Pour la première fois de son histoire, c’est le quatrième trimestre de perte pour la major :
En pleine transition énergétique, les géants historiques du pétrole divergent dans leur stratégie pour épouser les nouvelles formes de production et de consommation d’énergie : BP et Shell investissent massivement en renouvelable par exemple, quand Exxon se focalise sur les énergies non-renouvelables.
Ainsi, le Groupe pense qu’il vaut mieux focus sur la tech de capture du carbone des énergies fossiles : les seules selon lui à même de répondre aux énormes défis énergétiques.
"Some in the industry see carbon capture as a way to lower the carbon footprint of fossil fuels, potentially allowing producers to continue pumping oil and gas as some countries tighten regulations on carbon emissions."
📽️ Claude Sautet, les choses de la vie d’avant (Le Figaro, 010521)
Par Nicolas Ungemuth
Après François Truffaut, c’est au tour de Claude Sautet de rejoindre Netflix. Ce bel article revient sur ce beau cinéma, et bien-sûr il ne peut pas ne pas mettre en exergue que ces films justement nous rappellent un temps à la fois révolu et en suspens :
"C’était une autre France: la France d’avant le principe de précaution, qui fait rêver, à une époque où l’on ne peut même plus se serrer la main ni se prendre un sandwich au comptoir. Revoir tout cela aujourd’hui, c’est bien cela: rêver.
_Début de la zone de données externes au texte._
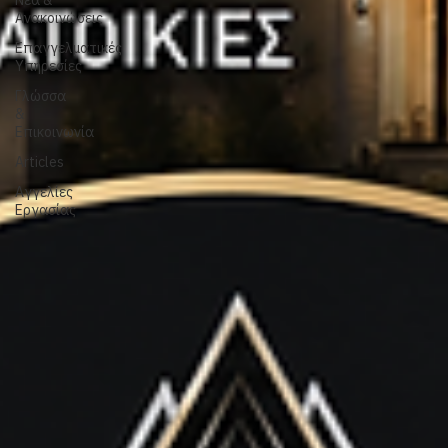
Ζημιών
Συνεργασίες
Νέα &
Ανακοινώσεις
Επαγγελματικές
Υπηρεσίες
Γλώσσα
&
Επικοινωνία
Articles
Αγγελίες
Εργασίας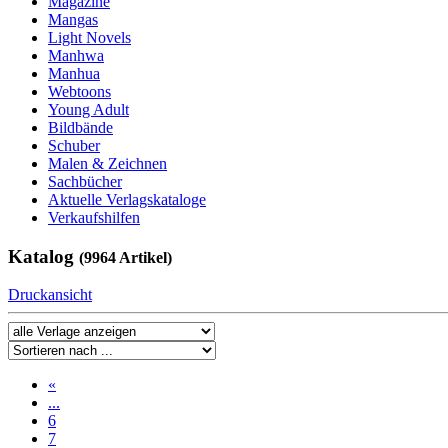
Magazine
Mangas
Light Novels
Manhwa
Manhua
Webtoons
Young Adult
Bildbände
Schuber
Malen & Zeichnen
Sachbücher
Aktuelle Verlagskataloge
Verkaufshilfen
Katalog
(9964 Artikel)
Druckansicht
«
...
6
7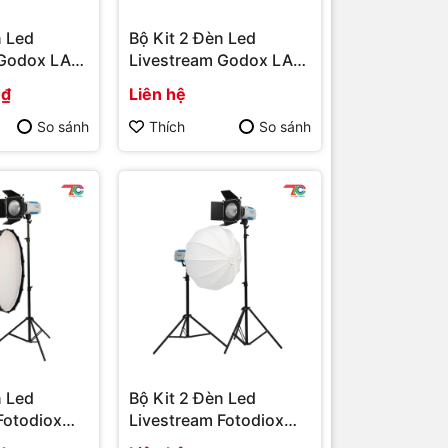
n Led
Bộ Kit 2 Đèn Led
 Godox LA
Livestream Godox LA
YT2016CV
0₫
Liên hệ
So sánh
Thích
So sánh
n Led
Bộ Kit 2 Đèn Led
Fotodiox
Livestream Fotodiox
YT2011CV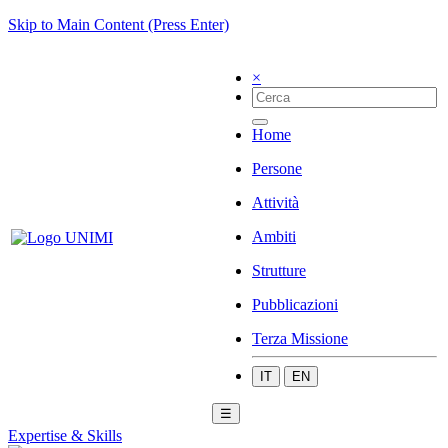
Skip to Main Content (Press Enter)
×
Home
Persone
Attività
Ambiti
Strutture
Pubblicazioni
Terza Missione
IT
EN
☰
Expertise & Skills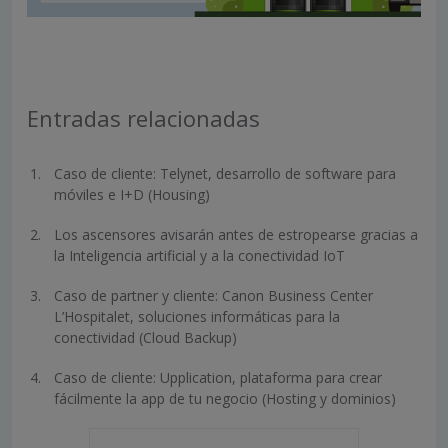
Entradas relacionadas
Caso de cliente: Telynet, desarrollo de software para
móviles e I+D (Housing)
Los ascensores avisarán antes de estropearse gracias a
la Inteligencia artificial y a la conectividad IoT
Caso de partner y cliente: Canon Business Center
L’Hospitalet, soluciones informáticas para la
conectividad (Cloud Backup)
Caso de cliente: Upplication, plataforma para crear
fácilmente la app de tu negocio (Hosting y dominios)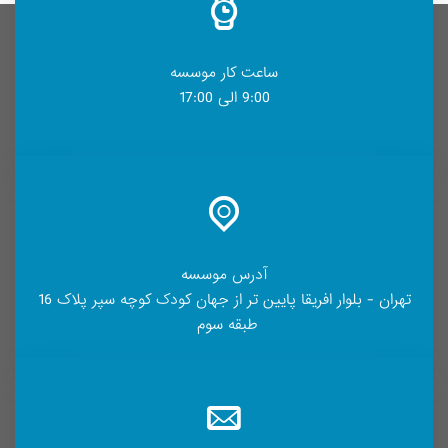
ساعت کار موسسه
9:00 الی 17:00
آدرس موسسه
تهران - بلوار افریقا پایین تر از جهان کودک کوچه سپر پلاک 16
طبقه سوم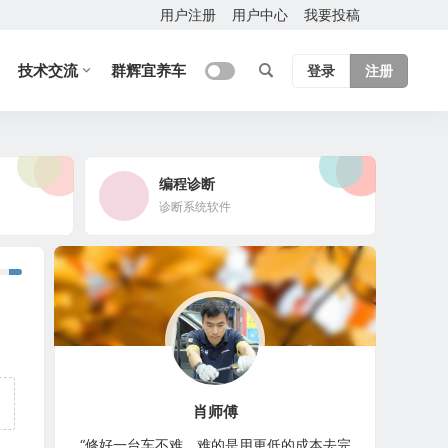
用户注册
用户中心
我要投稿
技术交流
群辉宜养车
登录
注册
编程诊断
诊断系统软件
肖师傅
“修好一台车不难，难的是用更低的成本去完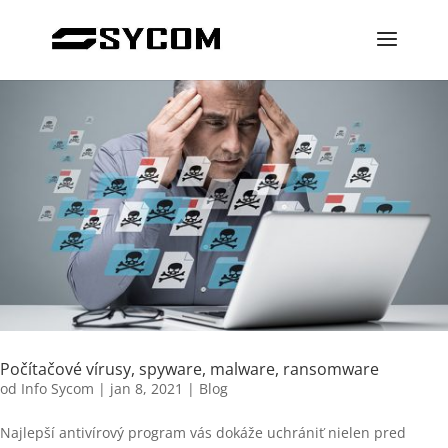
Počítačové vírusy, spyware, malware, ransomware
od
Info Sycom
|
jan 8, 2021
|
Blog
Najlepší antivírový program vás dokáže uchrániť nielen pred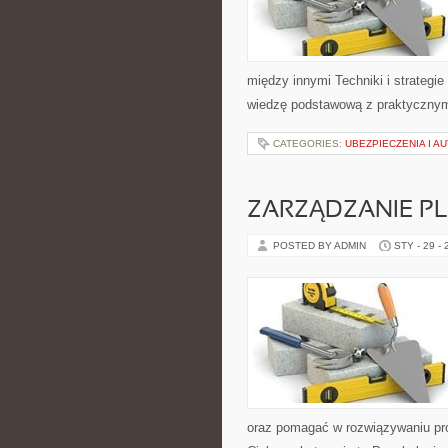
między innymi Techniki i strategie 
wiedzę podstawową z praktycznymi
CATEGORIES:
UBEZPIECZENIA I 
ZARZĄDZANIE 
POSTED BY ADMIN
STY - 29 -
oraz pomagać w rozwiązywaniu pr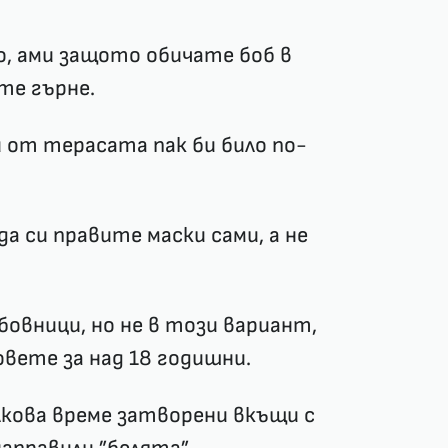
о, ами защото обичате боб в
ите гърне.
 от терасата пак би било по-
да си правите маски сами, а не
бовници, но не в този вариант,
вете за над 18 годишни.
олкова време затворени вкъщи с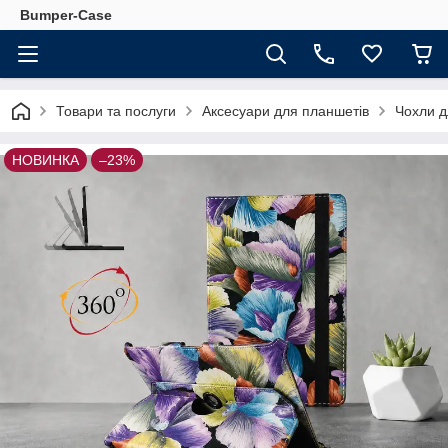
Bumper-Case
Товари та послуги
Аксесуари для планшетів
Чохли д
НОВИНКА
–23%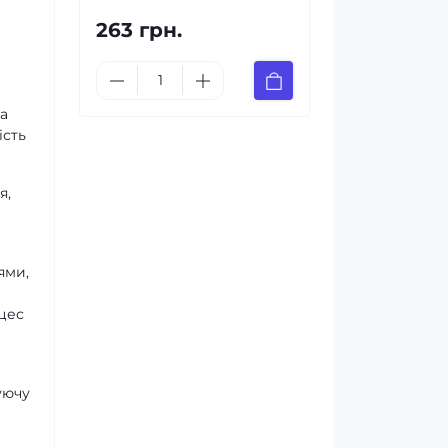
263 грн.
за
ість
я,
ями,
цес
уючу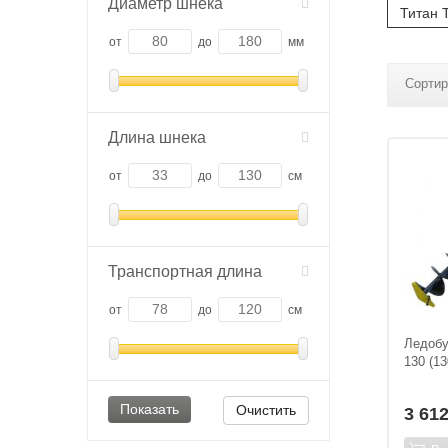
Диаметр шнека
Титан 
от
до
мм
Сортир
Длина шнека
от
до
см
Транспортная длина
от
до
см
Ледобу
130 (1
Очистить
3 61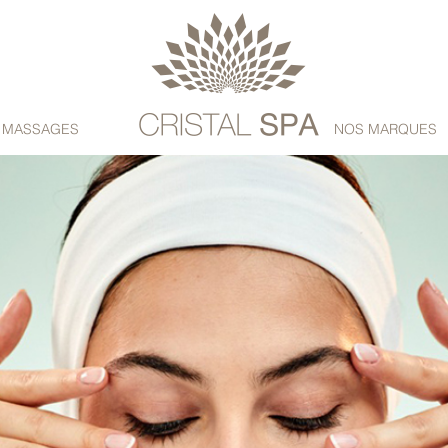
& MASSAGES
NOS MARQUES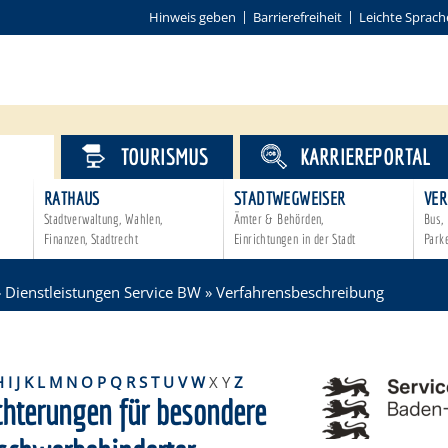
Hinweis geben
Barrierefreiheit
Leichte Sprach
VICE
TOURISMUS
KARRIEREPORTAL
RATHAUS
STADTWEGWEISER
VER
Stadtverwaltung, Wahlen,
Ämter & Behörden,
Bus, 
Finanzen, Stadtrecht
Einrichtungen in der Stadt
Park
»
Dienstleistungen Service BW
»
Verfahrensbeschreibung
H
I
J
K
L
M
N
O
P
Q
R
S
T
U
V
W
X
Y
Z
chterungen für besondere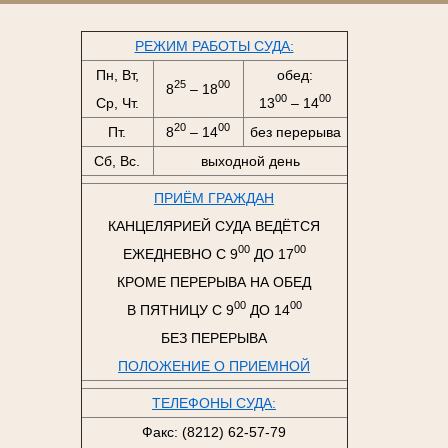
РЕЖИМ РАБОТЫ СУДА:
Пн, Вт,
обед:
25
00
8
– 18
00
00
Ср, Чт.
13
– 14
20
00
Пт.
8
– 14
без перерыва
Сб, Вс.
выходной день
ПРИЁМ ГРАЖДАН
КАНЦЕЛЯРИЕЙ СУДА ВЕДЁТСЯ
00
00
ЕЖЕДНЕВНО С 9
ДО 17
КРОМЕ ПЕРЕРЫВА НА ОБЕД
00
00
В ПЯТНИЦУ С 9
ДО 14
БЕЗ ПЕРЕРЫВА
ПОЛОЖЕНИЕ О ПРИЕМНОЙ
ТЕЛЕФОНЫ СУДА:
Факс: (8212) 62-57-79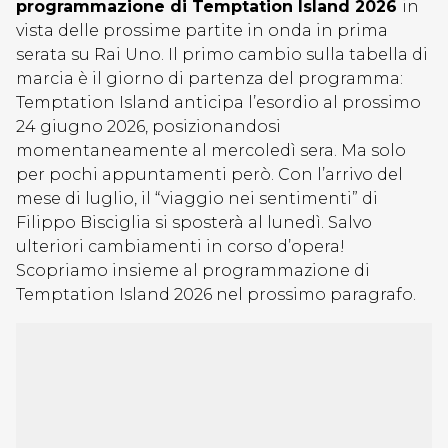
programmazione di Temptation Island 2026
in
vista delle prossime partite in onda in prima
serata su Rai Uno. Il primo cambio sulla tabella di
marcia è il giorno di partenza del programma:
Temptation Island anticipa l’esordio al prossimo
24 giugno 2026, posizionandosi
momentaneamente al mercoledì sera. Ma solo
per pochi appuntamenti però. Con l’arrivo del
mese di luglio, il “viaggio nei sentimenti” di
Filippo Bisciglia si sposterà al lunedì. Salvo
ulteriori cambiamenti in corso d’opera!
Scopriamo insieme al programmazione di
Temptation Island 2026 nel prossimo paragrafo.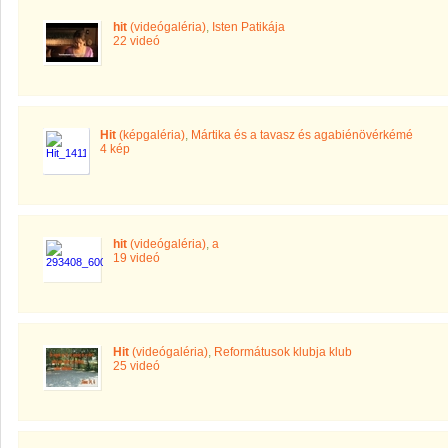
hit
(videógaléria)
,
Isten Patikája
22 videó
Hit
(képgaléria)
,
Mártika és a tavasz és agabiénövérkémé
4 kép
hit
(videógaléria)
,
a
19 videó
Hit
(videógaléria)
,
Reformátusok klubja klub
25 videó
Rêver à ce que l’on n’a plus depuis un an, voire bien plus."
Mais le plus intéressant dans cet article c’est l’espèce d’analyse comparative qui dit ce qui différencie Sautet des autres réalisateurs des trente glorieuses que l’on aime tant, précisément car ils symbolisent à la fois une France qui n’est plus tout en abordant des thèmes universels sur lesquels l’on a pas fini de s’interroger : le vieillissement, les rapports entre les hommes et les femmes, l’amitié, and so on.
Et Claude Sautet de se distinguer de la cohorte des François Truffaut, Joël Séria, Pascal Thomas, Éric Rohmer, Claude Chabrol, ou Jean-Pierre Melville par la tendresse qu’il a pour ses acteurs / personnages : de Michel Piccoli et Romy Schneider dans Les choses de la vie à Montand et Romy (encore) dans César et Rosalie en passant par Michel Serrault et Emmanuelle Béart dans Nelly et Mr. Arnaud, le film ultime.
Enfin dans Sautet à noter que les hommes sont faibles mais les femmes sont fortes.
"Les féministes les plus intransigeantes ne pourront jamais accuser son cinéma de misogynie: dans ses films, les hommes sont faibles ; ce sont les femmes qui sont fortes. C’est ainsi que Sautet est parvenu à bâtir une somme de films sans équivalent."